Two first-time candidates that Allies for PA 2020 support are Hobie Crystal, the Democratic candidate for Lancaster County District Attorney, and Sandra Harrison, who is running to become Prothonotary of York County, an office that serves as the functional equivalent of a clerk of civil court in Maryland.

Mr. Crystal is a career public defender and private defense attorney who came to local prominence last year through his successful pro bono representation of seven Lancaster activists who had been arrested while protesting the construction of the Atlantic Sunrise Pipeline. He is running on a progressive platform that advocates expanding treatment programs for nonviolent offenders as opposed to imprisoning them.  He recognizes from his decades of experience that many individuals who become caught up in the criminal justice system do so as a result of mental health and addiction problems.  These include victims of the opioid crisis that has been ravaging his state, for whom prison sentences are usually counterproductive.  Mr. Crystal also advocates ending the cash bail system for small offenses, particularly where the crime itself would not require a jail sentence even if a conviction is obtained.

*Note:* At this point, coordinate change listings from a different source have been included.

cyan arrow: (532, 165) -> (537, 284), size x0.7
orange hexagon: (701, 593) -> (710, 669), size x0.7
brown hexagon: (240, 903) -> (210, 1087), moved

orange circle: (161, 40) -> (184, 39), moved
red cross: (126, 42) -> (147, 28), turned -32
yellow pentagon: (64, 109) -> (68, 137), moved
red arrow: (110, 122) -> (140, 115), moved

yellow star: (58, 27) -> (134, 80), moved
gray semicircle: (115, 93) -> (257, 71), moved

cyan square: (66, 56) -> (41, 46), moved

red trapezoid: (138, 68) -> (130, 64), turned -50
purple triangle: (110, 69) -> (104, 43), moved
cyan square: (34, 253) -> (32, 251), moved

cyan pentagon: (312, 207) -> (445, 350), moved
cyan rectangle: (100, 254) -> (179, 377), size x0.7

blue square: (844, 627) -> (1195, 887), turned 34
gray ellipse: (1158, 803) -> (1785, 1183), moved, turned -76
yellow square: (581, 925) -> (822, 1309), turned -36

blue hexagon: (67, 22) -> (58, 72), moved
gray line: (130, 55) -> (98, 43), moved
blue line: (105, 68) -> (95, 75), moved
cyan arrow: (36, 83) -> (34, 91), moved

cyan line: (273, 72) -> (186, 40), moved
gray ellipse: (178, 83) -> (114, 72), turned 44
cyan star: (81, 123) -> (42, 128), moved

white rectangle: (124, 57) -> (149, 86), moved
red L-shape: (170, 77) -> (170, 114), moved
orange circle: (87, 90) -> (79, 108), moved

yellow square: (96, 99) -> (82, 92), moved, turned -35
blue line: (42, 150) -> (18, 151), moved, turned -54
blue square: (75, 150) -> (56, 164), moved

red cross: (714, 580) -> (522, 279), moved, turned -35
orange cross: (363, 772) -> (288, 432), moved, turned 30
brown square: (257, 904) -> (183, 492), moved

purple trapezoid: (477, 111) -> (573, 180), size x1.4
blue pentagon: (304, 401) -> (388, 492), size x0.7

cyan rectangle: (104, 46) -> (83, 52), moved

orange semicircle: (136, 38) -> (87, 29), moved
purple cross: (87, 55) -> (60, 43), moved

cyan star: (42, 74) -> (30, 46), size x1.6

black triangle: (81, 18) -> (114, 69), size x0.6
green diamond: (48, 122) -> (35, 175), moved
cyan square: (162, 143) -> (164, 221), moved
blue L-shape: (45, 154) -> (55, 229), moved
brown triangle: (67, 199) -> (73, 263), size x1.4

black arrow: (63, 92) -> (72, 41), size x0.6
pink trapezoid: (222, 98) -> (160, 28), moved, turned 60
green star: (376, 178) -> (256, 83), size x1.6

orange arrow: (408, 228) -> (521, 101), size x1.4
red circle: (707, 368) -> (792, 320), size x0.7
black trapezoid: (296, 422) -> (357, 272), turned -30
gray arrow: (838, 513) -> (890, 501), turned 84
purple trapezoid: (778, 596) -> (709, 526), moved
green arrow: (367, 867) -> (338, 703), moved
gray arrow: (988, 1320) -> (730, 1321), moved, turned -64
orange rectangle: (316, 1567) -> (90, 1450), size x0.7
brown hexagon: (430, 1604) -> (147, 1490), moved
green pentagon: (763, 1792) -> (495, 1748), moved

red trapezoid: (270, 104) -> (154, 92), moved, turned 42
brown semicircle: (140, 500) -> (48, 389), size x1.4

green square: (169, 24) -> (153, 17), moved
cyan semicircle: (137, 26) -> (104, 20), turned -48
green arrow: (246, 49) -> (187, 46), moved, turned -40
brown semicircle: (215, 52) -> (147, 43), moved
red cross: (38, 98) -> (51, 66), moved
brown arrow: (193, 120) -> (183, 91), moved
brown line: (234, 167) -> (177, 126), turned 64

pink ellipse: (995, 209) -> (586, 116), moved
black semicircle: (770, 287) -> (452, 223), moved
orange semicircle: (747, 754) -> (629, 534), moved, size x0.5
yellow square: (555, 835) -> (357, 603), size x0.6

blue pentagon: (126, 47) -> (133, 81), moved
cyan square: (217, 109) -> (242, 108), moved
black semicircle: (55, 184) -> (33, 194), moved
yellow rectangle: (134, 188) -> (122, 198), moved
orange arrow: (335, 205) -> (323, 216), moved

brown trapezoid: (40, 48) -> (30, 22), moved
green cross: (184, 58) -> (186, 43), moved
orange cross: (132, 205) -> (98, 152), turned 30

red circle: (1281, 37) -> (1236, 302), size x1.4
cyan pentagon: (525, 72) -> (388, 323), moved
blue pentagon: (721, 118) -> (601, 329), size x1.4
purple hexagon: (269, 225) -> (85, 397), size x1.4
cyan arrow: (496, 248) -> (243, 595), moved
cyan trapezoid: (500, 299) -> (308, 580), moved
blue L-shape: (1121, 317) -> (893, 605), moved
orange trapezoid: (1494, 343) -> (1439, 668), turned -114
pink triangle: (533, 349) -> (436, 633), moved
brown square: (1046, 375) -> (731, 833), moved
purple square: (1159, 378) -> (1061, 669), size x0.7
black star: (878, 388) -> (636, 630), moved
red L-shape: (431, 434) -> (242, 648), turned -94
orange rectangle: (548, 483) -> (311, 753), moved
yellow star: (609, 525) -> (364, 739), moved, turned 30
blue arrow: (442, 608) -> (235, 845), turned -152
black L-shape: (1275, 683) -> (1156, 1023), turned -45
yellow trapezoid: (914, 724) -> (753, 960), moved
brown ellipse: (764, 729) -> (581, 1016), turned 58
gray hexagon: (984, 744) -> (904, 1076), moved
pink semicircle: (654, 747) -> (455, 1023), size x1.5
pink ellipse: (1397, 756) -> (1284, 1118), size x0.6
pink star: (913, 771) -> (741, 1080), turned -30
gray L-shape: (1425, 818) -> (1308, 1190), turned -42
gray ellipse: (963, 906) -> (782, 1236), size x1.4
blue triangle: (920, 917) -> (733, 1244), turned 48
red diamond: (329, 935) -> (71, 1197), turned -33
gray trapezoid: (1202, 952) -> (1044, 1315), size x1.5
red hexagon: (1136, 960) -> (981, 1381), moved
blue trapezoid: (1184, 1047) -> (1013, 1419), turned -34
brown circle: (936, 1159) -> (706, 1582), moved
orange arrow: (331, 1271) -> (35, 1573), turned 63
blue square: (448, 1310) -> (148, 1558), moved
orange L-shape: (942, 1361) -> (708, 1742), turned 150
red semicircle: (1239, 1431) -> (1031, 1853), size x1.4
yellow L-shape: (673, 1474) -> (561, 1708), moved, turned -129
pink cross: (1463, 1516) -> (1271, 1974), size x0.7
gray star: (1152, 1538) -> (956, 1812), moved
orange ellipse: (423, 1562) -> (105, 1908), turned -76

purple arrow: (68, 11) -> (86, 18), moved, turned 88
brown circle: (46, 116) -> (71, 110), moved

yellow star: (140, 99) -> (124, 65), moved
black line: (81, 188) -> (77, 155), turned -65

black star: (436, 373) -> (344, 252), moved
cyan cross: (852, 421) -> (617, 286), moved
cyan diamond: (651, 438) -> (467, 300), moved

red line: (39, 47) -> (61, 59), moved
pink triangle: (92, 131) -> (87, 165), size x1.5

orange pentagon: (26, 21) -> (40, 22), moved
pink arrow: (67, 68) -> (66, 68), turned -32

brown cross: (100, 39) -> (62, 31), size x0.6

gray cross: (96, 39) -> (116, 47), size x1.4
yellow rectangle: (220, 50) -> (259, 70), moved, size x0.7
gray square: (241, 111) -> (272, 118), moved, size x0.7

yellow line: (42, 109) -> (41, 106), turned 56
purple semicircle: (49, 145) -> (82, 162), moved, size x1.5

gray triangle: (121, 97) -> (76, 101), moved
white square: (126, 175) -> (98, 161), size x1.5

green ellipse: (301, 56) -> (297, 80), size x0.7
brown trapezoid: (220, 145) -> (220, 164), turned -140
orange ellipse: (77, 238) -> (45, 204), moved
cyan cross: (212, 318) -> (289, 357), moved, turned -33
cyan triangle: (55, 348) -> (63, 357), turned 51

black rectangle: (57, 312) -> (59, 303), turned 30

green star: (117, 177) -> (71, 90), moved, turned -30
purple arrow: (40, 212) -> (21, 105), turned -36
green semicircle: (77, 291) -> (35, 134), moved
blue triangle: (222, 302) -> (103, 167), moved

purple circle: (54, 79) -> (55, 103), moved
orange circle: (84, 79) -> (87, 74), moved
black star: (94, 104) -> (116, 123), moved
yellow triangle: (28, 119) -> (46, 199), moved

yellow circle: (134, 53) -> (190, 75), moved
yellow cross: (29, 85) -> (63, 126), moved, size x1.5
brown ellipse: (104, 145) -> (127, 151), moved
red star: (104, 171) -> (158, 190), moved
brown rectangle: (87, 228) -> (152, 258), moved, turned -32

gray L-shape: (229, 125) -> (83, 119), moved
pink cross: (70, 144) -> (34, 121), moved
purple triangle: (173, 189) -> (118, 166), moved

Prothonotary candidate Sandra Harrison takes a selfie with Baltimore County volunteers Terri Biggins (left) and the author (right).

Sandra Harrison is a member of the Grandview Five, a.k.a. the “Sisters in the Fairway.”  They are a group of five African-American women who made national headlines last year when, while playing a round of golf at a local public course, were confronted twice by police who had been summoned by the former York County Commissioner.  Their purported offense was that they had been “golfing too slow.”

Four of the five, including Ms. Harrison, are now running for public office in York County.  If elected, she vows to increase accessibility to the county’s civil court system, especially for individuals who may be unable to afford an attorney.

If you would like to join in this effort to secure the 45,000 votes needed to bring Pennsylvania into the Democratic column next year, please contact the author at alliesforpa2020@gmail.com, or visit the private Facebook page, Allies for PA 2020, and ask to join.

The lessons of history are clear.  On election night 2000, the late political journalist Tim Russert famously took out his white eraser board at NBC Studios and wrote: “Florida, Florida, Florida.” He then held it up for NBC viewers to see, driving home the point that the candidate who won that state would become the next President of the United States.  Even though George Bush lost the national popular vote that year, he was eventually declared the winner of Florida by 537 votes, thereby becoming our 43rd President.  As the 2020 election approaches, and the battle cry becomes “Pennsylvania, Pennsylvania, Pennsylvania,” Marylanders to make certain that we have done all that we can to ensure that the Democratic nominee becomes the next President of the United States.

Colleen Ebacher (left), 2018 Democratic Party candidate for Baltimore County Council District 3, the author Tom Glancy (second from left), and team head out for a sunny day of canvassing in Pennsylvania.